▶ 課題 A
光明皇后の家族についての抜粋のうち、「聖武は祖父の不比等のもとに引」から「聖武の人生の基盤は、藤原氏の庇護の元で形作られたと言っても過言ではないのです。」までを一字一句変えずに書き出してください。

▶ 抜粋
----
ここでは光明皇后の家族について解説します。

光明皇后は大宝元年(701)に生まれました。

幼名は安宿媛(あすかべひめ)と言い、天平元年(729)聖武天皇の皇后に立てられたのを機に光明子と改名しました。

光明皇后というのは光明子にちなんだ呼び名です。

本記事ではこれ以降、光明子と呼ぶことにします。

藤原氏に生まれてー父・母・兄弟―

光明子の父母はどんな人物だったのでしょうか。

父は藤原不比等(ふひと)、7世紀末の女性天皇だった持統天皇に仕えた能吏です。

現代の私たちから見ると、藤原氏といえば名門中の名門貴族というイメージを抱きがちです。

しかし、光明子が生まれた当時の藤原氏はまだまだ新興貴族の1つに過ぎませんでした。

光明子の母は橘三千代(たちばなのみちよ)です。

7世紀末から8世紀初頭の天皇家に仕える優秀な女官でした。

三千代が不比等と再婚したのも、めきめき頭角を表す藤原不比等の将来に賭けたためなのかもしれませんね。

文武天皇の妃で光明子の夫聖武天皇の母にあたる宮子は姉、武智麻呂・房前・宇合・麻呂の藤原四子も兄弟にあたります。

夫聖武天皇とは幼馴染み

光明子の夫である聖武天皇についても整理をします。

聖武天皇は大宝元年(701)に文武天皇と宮子の間に生まれます。

光明子とは同い年です。

残念ながら母宮子は聖武出産後に精神を病みます。

聖武は祖父の不比等のもとに引き取られ成長し、光明子と聖武とは幼なじみの幼少期を過ごしたと言えます。

ちなみに、宮子の病気が治り聖武と親子の対面を果たしたのは天平9年(737)、聖武が生まれてから実に36年後のことでした。

天平9年といえば、聖武はとっくに天皇になっていますし、光明子も皇后になっています。

聖武の人生の基盤は、藤原氏の庇護の元で形作られたと言っても過言ではないのです。

聖武との結婚、2人の子供について

成長した光明子と聖武は結婚し、生涯で2人の子供に恵まれます。

長子は養老2年(718)生まれの女の子で阿倍(あべ)内親王です。

次子は神亀4年(727)生まれの待望の男子、基(もとい)王です。

しかし後継の男子が生まれたと喜ぶのも束の間、基王は翌年幼くして亡くなります。

光明子はついに、聖武の後継ぎである男の子を産み育てることができなかったのです。

聖武の後継がなかなか決まらなかったことをめぐり、奈良時代の後半は政争の絶えない不安定な時期が続くことになります。

光明子と聖武の筆跡からわかる2人の性格―楽毅論と雑集―

光明子と聖武。

この2人の人柄を知る手掛かりは現代にも意外と残っているんです。

ここでは、光明子と聖武の筆跡をご紹介します。

光明子と聖武のカップルは、夫婦で自筆文字が残っている珍しい奈良時代人です。

今から1300年近く前の手書き文字が奇跡的に残ったのはなぜでしょうか。

理由は聖武が建立した東大寺の正倉院に伝来したためです。

光明子の自筆文字を見てみましょう。
----
▶ 提供された記録
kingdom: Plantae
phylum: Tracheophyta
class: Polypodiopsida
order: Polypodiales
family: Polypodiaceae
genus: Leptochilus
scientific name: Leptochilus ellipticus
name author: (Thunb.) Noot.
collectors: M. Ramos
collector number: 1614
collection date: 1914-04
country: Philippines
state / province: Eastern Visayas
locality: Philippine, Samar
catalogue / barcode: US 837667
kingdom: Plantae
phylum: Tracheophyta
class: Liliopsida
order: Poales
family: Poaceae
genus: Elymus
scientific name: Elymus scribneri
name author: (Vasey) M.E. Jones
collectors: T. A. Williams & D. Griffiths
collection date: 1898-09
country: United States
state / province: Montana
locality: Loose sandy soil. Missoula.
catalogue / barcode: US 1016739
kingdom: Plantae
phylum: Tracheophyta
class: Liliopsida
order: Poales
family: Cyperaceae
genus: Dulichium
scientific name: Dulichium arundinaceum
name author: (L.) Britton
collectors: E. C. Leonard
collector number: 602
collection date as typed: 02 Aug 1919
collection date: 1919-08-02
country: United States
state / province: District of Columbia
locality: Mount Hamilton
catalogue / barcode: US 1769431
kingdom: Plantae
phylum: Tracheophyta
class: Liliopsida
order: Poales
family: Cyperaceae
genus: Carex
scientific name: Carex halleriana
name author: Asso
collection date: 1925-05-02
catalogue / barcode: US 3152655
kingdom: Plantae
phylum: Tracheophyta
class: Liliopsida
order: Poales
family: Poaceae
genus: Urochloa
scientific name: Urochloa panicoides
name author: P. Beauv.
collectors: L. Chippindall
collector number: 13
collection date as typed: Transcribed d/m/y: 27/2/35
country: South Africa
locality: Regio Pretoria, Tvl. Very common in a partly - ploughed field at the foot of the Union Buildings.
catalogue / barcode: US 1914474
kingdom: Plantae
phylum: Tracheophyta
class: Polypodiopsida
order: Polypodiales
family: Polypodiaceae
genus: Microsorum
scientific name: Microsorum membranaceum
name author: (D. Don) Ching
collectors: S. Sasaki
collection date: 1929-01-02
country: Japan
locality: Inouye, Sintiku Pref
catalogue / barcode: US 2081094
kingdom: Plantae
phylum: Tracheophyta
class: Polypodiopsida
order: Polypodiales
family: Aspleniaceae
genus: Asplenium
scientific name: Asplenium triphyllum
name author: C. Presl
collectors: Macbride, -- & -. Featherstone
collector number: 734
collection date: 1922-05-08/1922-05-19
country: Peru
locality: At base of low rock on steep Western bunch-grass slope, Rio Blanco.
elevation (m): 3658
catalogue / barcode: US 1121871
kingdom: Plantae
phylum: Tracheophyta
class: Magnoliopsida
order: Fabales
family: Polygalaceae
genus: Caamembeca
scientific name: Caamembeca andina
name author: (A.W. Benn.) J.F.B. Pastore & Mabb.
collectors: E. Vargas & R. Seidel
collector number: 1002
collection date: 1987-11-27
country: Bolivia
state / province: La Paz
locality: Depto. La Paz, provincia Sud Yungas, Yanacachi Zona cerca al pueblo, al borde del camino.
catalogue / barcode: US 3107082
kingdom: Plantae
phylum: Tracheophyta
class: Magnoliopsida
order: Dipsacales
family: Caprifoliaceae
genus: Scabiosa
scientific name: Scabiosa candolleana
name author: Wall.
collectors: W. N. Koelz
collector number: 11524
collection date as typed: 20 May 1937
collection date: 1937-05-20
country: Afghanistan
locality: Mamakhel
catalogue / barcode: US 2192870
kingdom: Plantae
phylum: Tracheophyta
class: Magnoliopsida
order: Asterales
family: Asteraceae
----
▶ 課題 B
記録のうち「name author: (Thunb.) Noot.」を含む行から「genus: Elymus」を含む行まで(両端を含む)だけを、列名を「項目」と「値」とした2列のCSVに整理すること。1行ごとに各行の見出しを「項目」、その内容を「値」とし、それぞれ二重引用符で囲んだ1フィールドに収め、改行は空白に置き換える。

▶ 正しい出力 A
聖武は祖父の不比等のもとに引き取られ成長し、光明子と聖武とは幼なじみの幼少期を過ごしたと言えます。

ちなみに、宮子の病気が治り聖武と親子の対面を果たしたのは天平9年(737)、聖武が生まれてから実に36年後のことでした。

天平9年といえば、聖武はとっくに天皇になっていますし、光明子も皇后になっています。

聖武の人生の基盤は、藤原氏の庇護の元で形作られたと言っても過言ではないのです。

▶ 正しい出力 B
項目,値
"name author:","(Thunb.) Noot."
"collectors:","M. Ramos"
"collector number:","1614"
"collection date:","1914-04"
"country:","Philippines"
"state / province:","Eastern Visayas"
"locality:","Philippine, Samar"
"catalogue / barcode:","US 837667"
"kingdom:","Plantae"
"phylum:","Tracheophyta"
"class:","Liliopsida"
"order:","Poales"
"family:","Poaceae"
"genus:","Elymus"